Chinese Journal of Radiology ; (12): 1170-1174, 2008.
Article in Chinese | WPRIM | ID: wpr-398034

ABSTRACT

Objective To evaluate the apparent diffusion coefficient (ADC) of parenehyma and necrosis in distinguishing among metastatic lymph nodes, lymphoma and tuberculous lymph nodes. Methods Thirty-six patients with cervical lymph nodes metastasis from the head and neck squamous cell carcinomas,19 patients with lymphoma and 23 patients with lymph nodes tuberculosis underwent diffusion-weighted imaging. The ADC values were measured and compared in parenchyma and necrosis of 177 lymph nodes confirmed by histopathology (n = 114) and clinical follow-up (n = 63). The means between two groups were compared by t-test, and one-way analysis of variance (one-way ANOVA) was used to analyze the data among three or more groups.
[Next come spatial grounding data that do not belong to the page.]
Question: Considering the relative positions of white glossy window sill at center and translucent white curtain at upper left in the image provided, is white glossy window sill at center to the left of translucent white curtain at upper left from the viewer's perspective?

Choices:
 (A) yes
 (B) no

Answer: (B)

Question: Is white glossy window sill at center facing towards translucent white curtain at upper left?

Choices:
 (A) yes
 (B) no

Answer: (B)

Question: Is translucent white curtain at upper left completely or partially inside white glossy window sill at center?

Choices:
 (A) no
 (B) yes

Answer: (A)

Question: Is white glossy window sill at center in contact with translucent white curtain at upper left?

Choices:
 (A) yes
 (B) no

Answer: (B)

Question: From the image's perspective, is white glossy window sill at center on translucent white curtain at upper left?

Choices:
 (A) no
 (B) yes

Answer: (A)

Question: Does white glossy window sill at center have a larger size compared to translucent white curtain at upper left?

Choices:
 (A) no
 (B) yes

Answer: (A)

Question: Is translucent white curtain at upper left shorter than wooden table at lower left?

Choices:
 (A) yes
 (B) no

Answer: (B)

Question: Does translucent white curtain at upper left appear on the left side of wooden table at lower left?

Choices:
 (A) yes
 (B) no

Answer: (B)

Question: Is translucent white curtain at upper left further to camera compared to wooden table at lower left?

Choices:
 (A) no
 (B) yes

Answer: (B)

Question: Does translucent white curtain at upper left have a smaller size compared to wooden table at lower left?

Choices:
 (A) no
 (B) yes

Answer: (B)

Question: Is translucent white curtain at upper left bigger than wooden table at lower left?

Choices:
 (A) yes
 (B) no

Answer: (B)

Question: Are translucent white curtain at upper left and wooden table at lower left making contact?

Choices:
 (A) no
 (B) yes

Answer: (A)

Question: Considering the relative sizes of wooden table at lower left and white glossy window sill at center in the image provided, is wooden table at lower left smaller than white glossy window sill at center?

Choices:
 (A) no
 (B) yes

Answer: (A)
Results The mean ADC values of parenchyma in metastatic nodes, lymphoma and tuberculous nodes were (0.93±0.16) × 10-3mm2/s, (0.64±0.13) × 10-3mm2/s and (1.01±0.11) ×10 -3 mm2/s respectively (F = 82.928, P < 0.01) ; the ADC values of necrosis in metastatic and tuberculous nodes were (2.02 ± 0. 36) × 10-3 mm2/s and (1.25 ± 0.15) × 10-3 mm2/s respectively (t = 12.045, P <0.01). An ADC value of parenchyma lower than or equal to 0.77 × 10 -3mm2/s was used as the threshold for lymphoma, with a sensitivity 83% and specificity of 89%. An ADC value of necrotic area greater than or equal to 1.60 × 103mm2/s was used as the threshold for metastatic nodes, with a sensitivity of 88% and specificity of 100%. Conclusion The ADC value of lymph nodes, especially for their internal necrotic areas, can help judge the nature of the cervical lymph nodes.